As I was thinking of what to call this post (an update on Case’s latest round of doctors’ appointments), this song kept popping in my head. What’s even funnier about this particular kids’ song is that after hearing me sing it to Case a few times, Brian thought I’d made it up.
“That’s a really cute, and creative song, babe, – I can’t believe you made that up,”

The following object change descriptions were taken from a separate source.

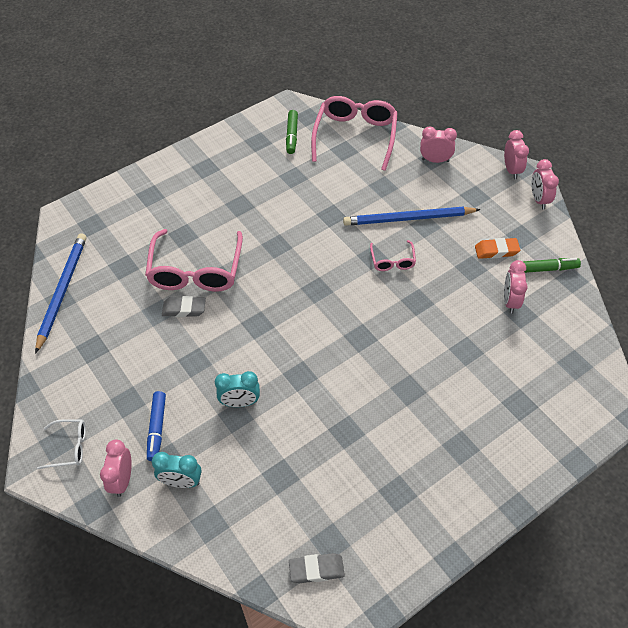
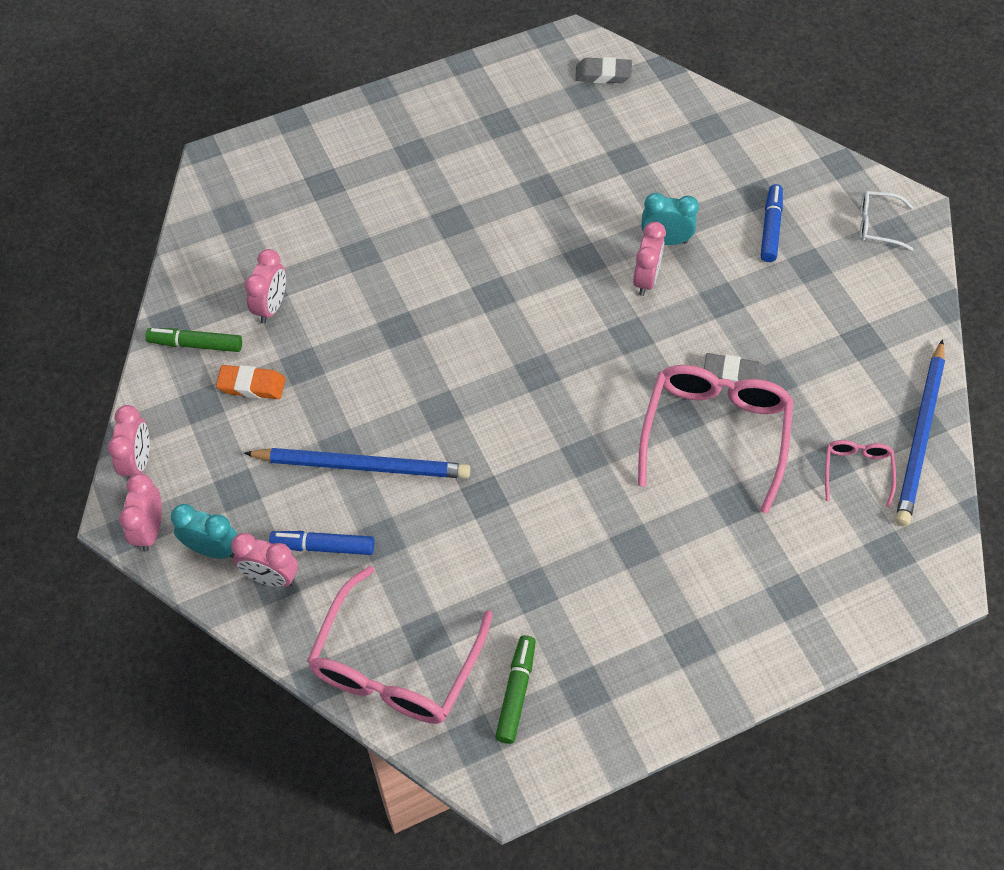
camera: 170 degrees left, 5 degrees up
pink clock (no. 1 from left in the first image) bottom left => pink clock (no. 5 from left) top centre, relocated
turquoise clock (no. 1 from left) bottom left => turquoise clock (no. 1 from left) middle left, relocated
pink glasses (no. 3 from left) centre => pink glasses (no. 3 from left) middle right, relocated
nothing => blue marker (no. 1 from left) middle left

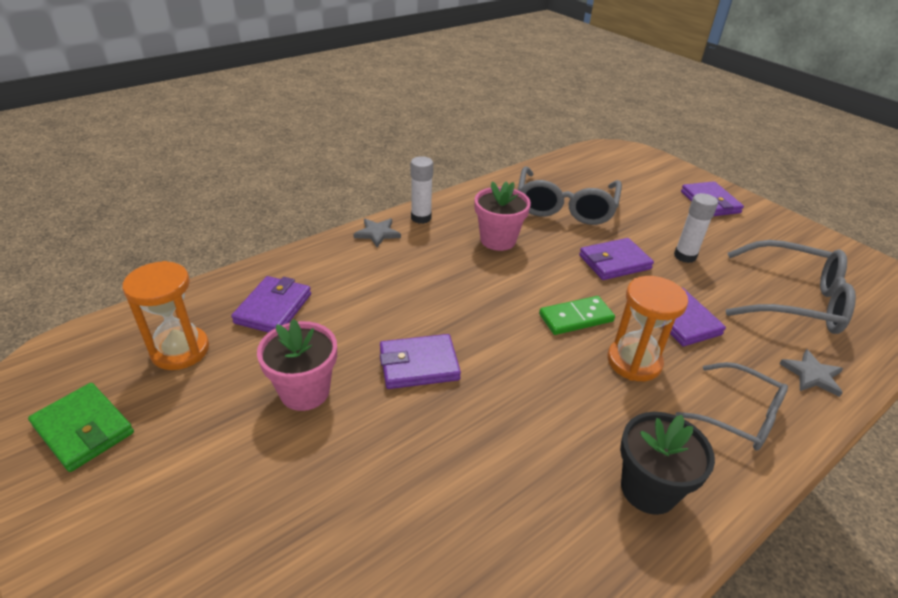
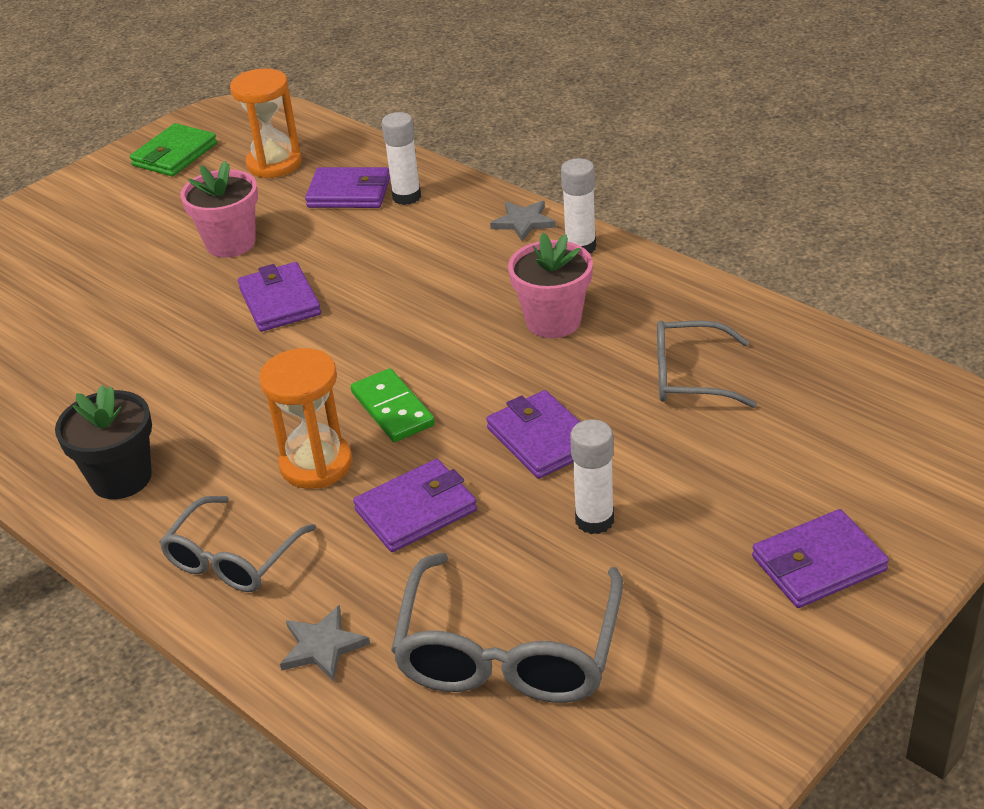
camera: 85 degrees right, 0 degrees up
grey glasses (no. 1 from left in the first image) top centre => grey glasses (no. 3 from left) middle right, x0.64
nothing => white glue stick (no. 1 from left) top centre

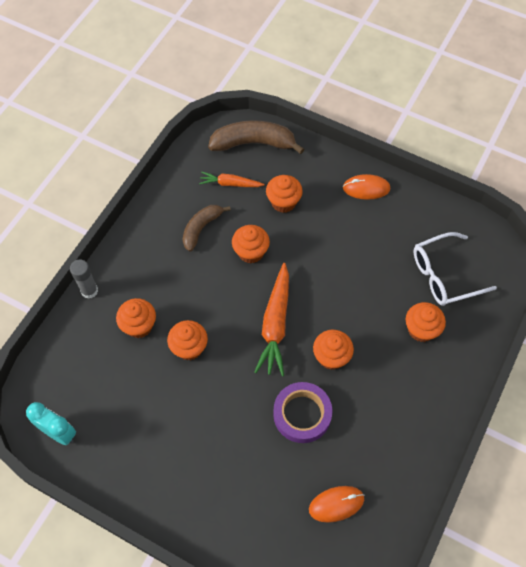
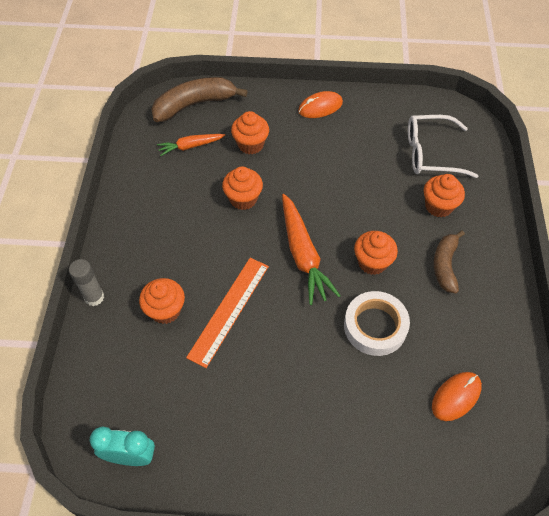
camera: 25 degrees left, 5 degrees down
orange cupcake (no. 2 from left) centre => orange ruler centre
brown banana (no. 1 from left in the first image) centre => brown banana (no. 2 from left) middle right, relocated
purple tape bottom centre => white tape middle right
white glasses middle right => white glasses top right, 45 degrees clockwise

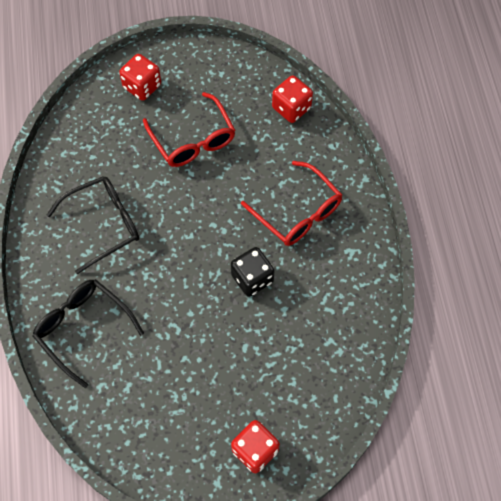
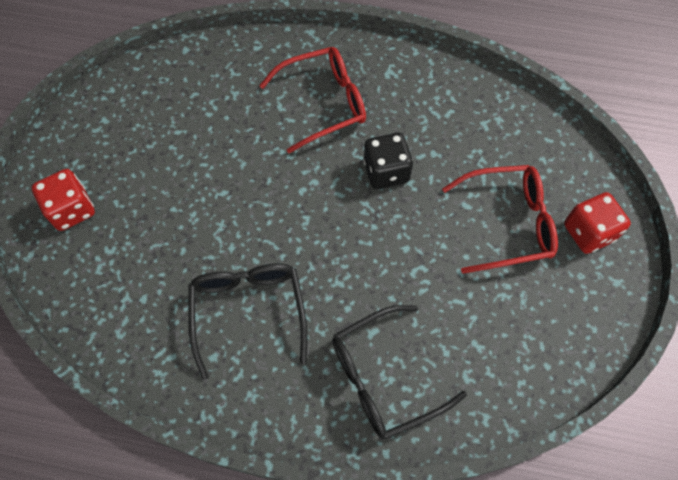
camera: 70 degrees left, 0 degrees up
red glasses (no. 1 from left in the first image) top centre => red glasses (no. 2 from left) middle right, relocated
red dice (no. 3 from left) top centre => nothing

To which my response was (for a week I had him going…),
And now to the meat of the post:
HEAD – On Tuesday, Case and I headed back to Womack for his MRI. It was scheduled for 10 AM but we had to be there at 7:30 so that he could be sedated (you can’t exactly tell a 6 month old to, “be perfectly still or you’ll mess up the pictures of your brain they’re taking, ok sweetpea?”) meaning that he needed to be NPO (in latin it means, nil per os, or nothing by mouth) and sleep-deprived. A sleep-deprived, hungry 6 month old isn’t really all that fun, but we made it through and only suffered a bit of grogginess for the rest of the day. Dr. Cooper (the Peds Dev. Specialist who ordered the test) is out of town until Friday, so we’ll expect to hear the results by Monday. Crossing our fingers…

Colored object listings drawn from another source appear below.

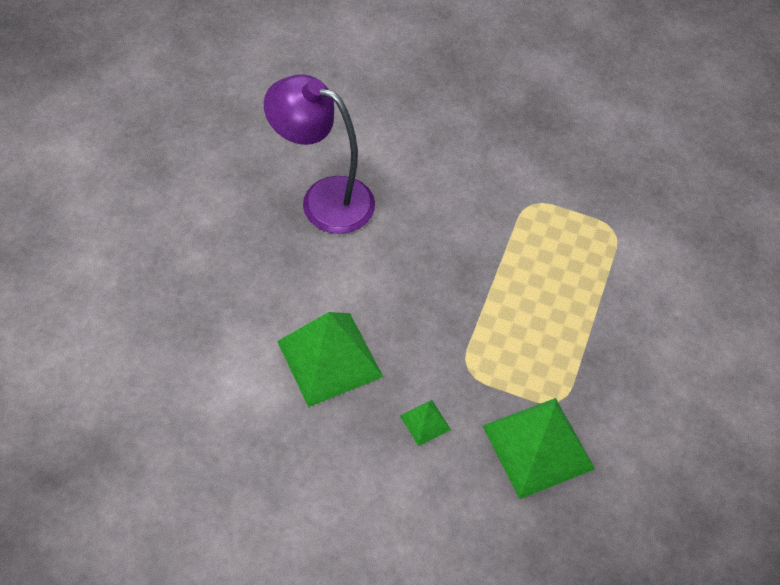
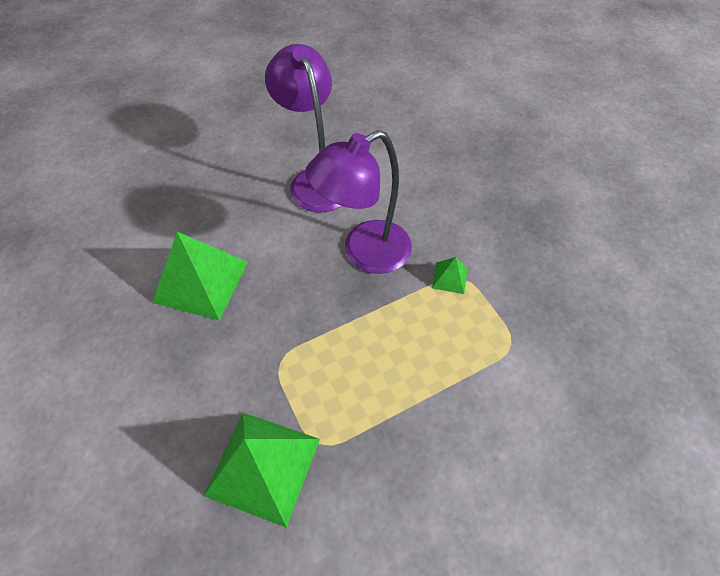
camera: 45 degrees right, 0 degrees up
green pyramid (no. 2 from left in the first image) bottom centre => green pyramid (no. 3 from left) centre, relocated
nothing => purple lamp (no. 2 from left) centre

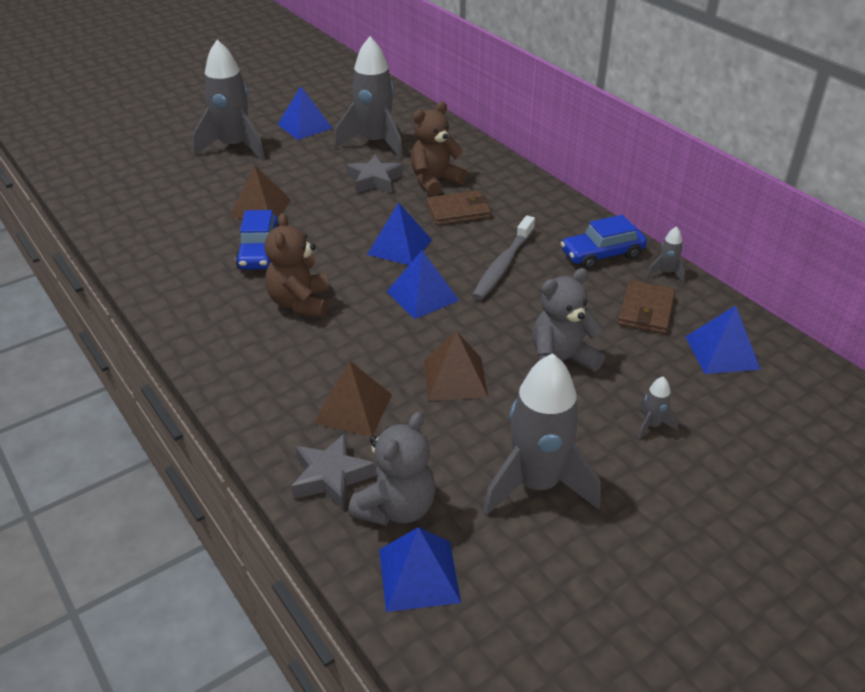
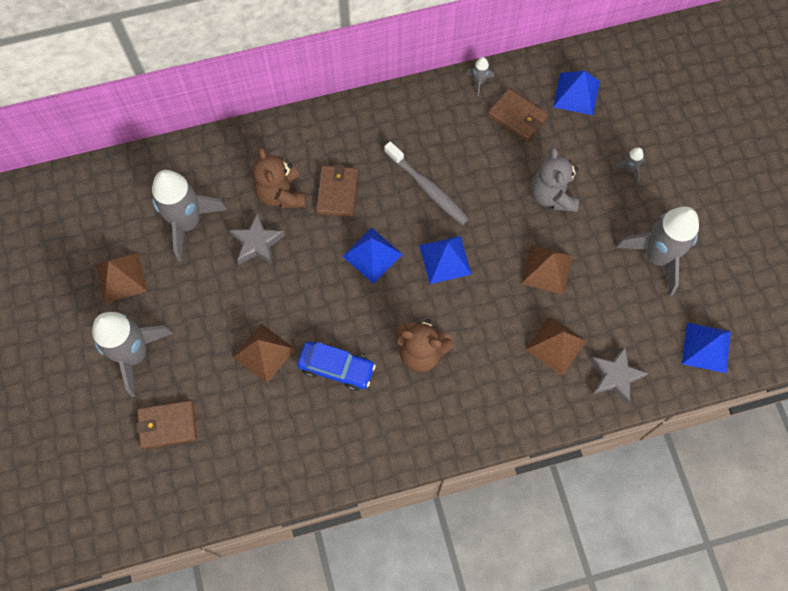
camera: 70 degrees left, 30 degrees up
blue pyramid (no. 1 from left) top centre => brown pyramid (no. 1 from left) middle left
grey teddy bear (no. 1 from left) bottom centre => nothing
blue car (no. 2 from left) middle right => nothing
nothing => brown wallet (no. 1 from left) bottom left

SHOULDERS,KNEES & TOES – I got nothing…
EYES – Yesterday Case and I went to Family Eye Care of the Carolinas in Aberdeen, NC – it’s about an hour drive for us. He saw Dr. Michael Bartiss, who dilated his eyes and told us that they’re not just good, they are great! Yay for Case! His father had horrible eyes up until he had LASIK, so we’re hoping Case keeps the ‘great’ vision up (my eyes are still 20/20!).
and ears, and MOUTH, and nose oh and SKIN – At the Dermatologist appointment on Monday at UNC Chapel Hill, Dr. Burkhardt gave Case two topical steroid creams for his eczema ( Derma-Smooth/FS (Fluocinolone Acetonide 0.01%) and Triamcinolone Acetonide Ointment USP 0.1%) and indicated that he should see an Allergist to confirm his exact allergies (yes!). He also said it was a mild case of eczema (11.7 on a scale of 72 – I told him he was seeing Case on an exceptionally good day) and he scheduled a follow-up for a month from now. While I had a captive audience, I asked him if he could (although I know it’s not his area of expertise) take a look at the growing mucous cyst on the floor of Case’s mouth (SIDENOTE – I’ve brought up this mucous cyst at all of Case’s well-baby appointments (he’s had it since birth), but in general the response has been pretty laissez-faire). Dr. Burkhardt indicated that he would put in for a referral to the ENT because the cyst didn’t feel hard like other mucous cysts he’d seen and was a little concerned about issues with Case’s lymph nodes, he was also concerned to hear that it is growing. I know it seems a bit crazy to worry about such seemingly small things, but my feeling is that if we can limit all the physical issues with the mouth that feeding/babbling will come easier (he’s not babbling yet and spoon feeding is little bit weird still and the kid will still not take a bottle!).
I left feeling relieved, except that on the drive home I remembered that Dr. Burkhardt wouldn’t actually be able to do referrals (because all of our referrals need to come from within our system, at least that’s my understanding of the system). So now we’re in the process of getting Case’s PCM changed from Clark Health Clinic (where we see a different indifferent doctor every time, to the Pediatric Clinic at Womack), and hopefully once we have an appointment there we’ll be able to get referrals to the Allergist and the ENT. The recommendation to try to switch from Clark to Womack came from the attending doctor who oversaw Case’s sedation before his MRI (yeah, I’m talking to everyone about this little guy!) The Army health care system is a little like going around around your elbow to get to your thumb (as Kim Moser put it), but we’ll do what we have to do!
Next up? Ears (still awaiting an appointment to get his hearing checked) and the big switch to Peds to get referrals for the Allergist and ENT. We’re also waiting with baited breath for his MRI results and then by the middle of September the metabolic and genetic testing results. We’ll update!